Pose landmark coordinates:
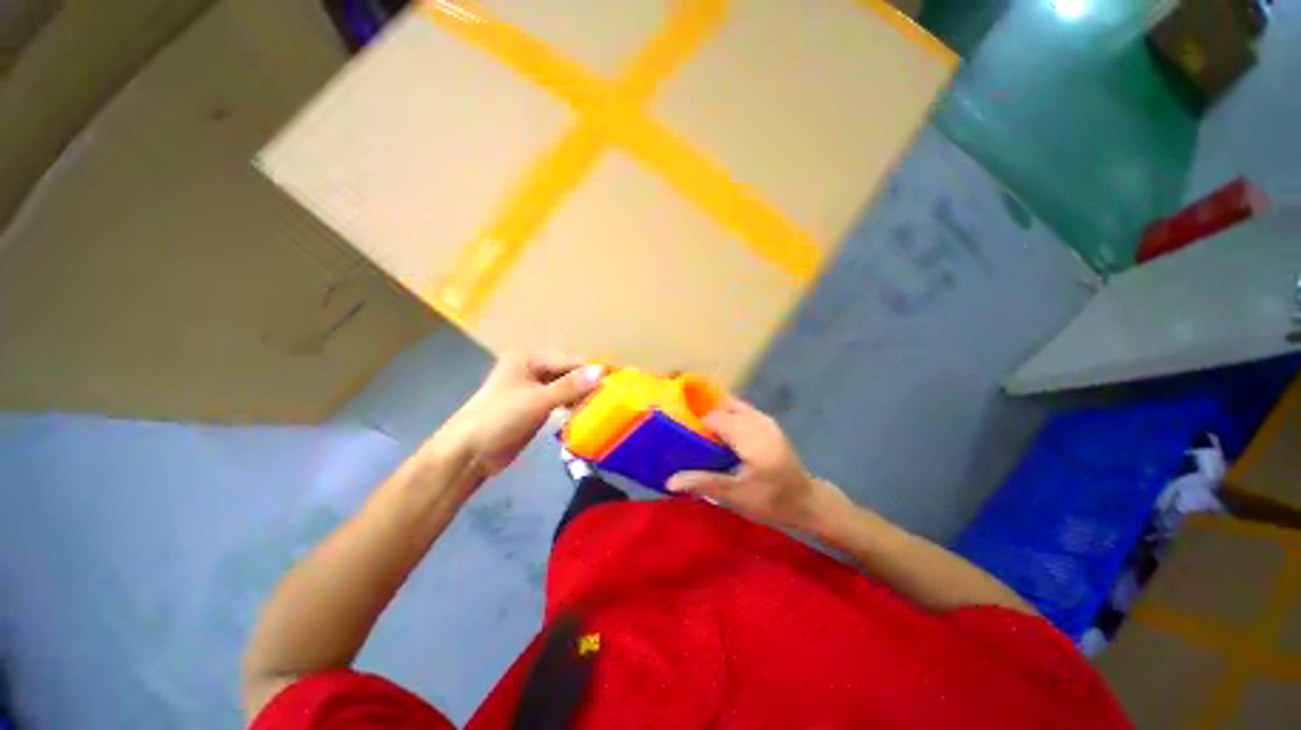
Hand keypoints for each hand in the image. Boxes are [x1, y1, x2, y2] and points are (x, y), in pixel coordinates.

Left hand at [435, 352, 601, 477]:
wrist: (469, 453)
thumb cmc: (499, 418)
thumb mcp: (537, 400)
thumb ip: (570, 386)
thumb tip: (602, 371)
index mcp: (529, 358)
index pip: (570, 360)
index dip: (593, 370)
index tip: (617, 380)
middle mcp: (532, 369)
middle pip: (569, 373)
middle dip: (589, 383)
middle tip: (614, 395)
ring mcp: (533, 388)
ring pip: (566, 388)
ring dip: (582, 396)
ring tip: (605, 405)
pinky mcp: (535, 407)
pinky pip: (561, 402)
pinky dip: (573, 406)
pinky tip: (587, 413)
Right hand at [666, 397, 849, 532]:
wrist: (806, 502)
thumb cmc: (771, 501)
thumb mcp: (735, 496)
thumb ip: (703, 483)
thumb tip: (669, 481)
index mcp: (750, 437)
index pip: (714, 418)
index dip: (696, 425)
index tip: (683, 439)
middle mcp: (758, 421)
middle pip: (722, 407)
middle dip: (705, 418)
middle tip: (691, 437)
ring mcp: (765, 420)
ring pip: (732, 406)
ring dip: (717, 416)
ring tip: (704, 436)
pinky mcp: (768, 423)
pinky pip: (742, 411)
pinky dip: (728, 417)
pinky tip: (723, 435)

_YOUR ASSIGNMENT:_ An exact repetition of all the records above is required, excluding the pictures.

_RESPONSE FOR THIS EXERCISE:_
Hand keypoints for each hand in the image. Boxes are [x1, y1, x2, y2] and points are (x, y), in pixel coordinates.

Left hand at [435, 352, 601, 477]:
wrist: (469, 453)
thumb cmc: (499, 418)
thumb mcp: (537, 400)
thumb ip: (570, 386)
thumb tip: (602, 371)
index mcp: (529, 358)
index pip: (570, 360)
index dip: (593, 370)
index tip: (617, 380)
middle mcp: (532, 369)
middle pip: (569, 373)
middle dip: (589, 383)
middle tip: (614, 395)
ring mcp: (533, 388)
ring pip: (566, 388)
ring dip: (582, 396)
ring tip: (605, 405)
pinky mcp: (535, 407)
pinky pip: (561, 402)
pinky dip: (573, 406)
pinky tip: (587, 413)
Right hand at [666, 397, 849, 532]:
wrist: (806, 502)
thumb cmc: (771, 501)
thumb mcp: (735, 496)
thumb ip: (703, 483)
thumb tip: (669, 481)
index mcp: (750, 437)
index pip: (714, 418)
index dip: (696, 425)
index tip: (683, 439)
middle mcp: (758, 421)
middle pip: (722, 407)
middle dip: (705, 418)
middle tip: (691, 437)
ring mcp: (765, 420)
ring pip: (732, 406)
ring dip: (717, 416)
ring tip: (704, 436)
pinky mcp: (768, 423)
pinky pip: (742, 411)
pinky dip: (728, 417)
pinky tip: (723, 435)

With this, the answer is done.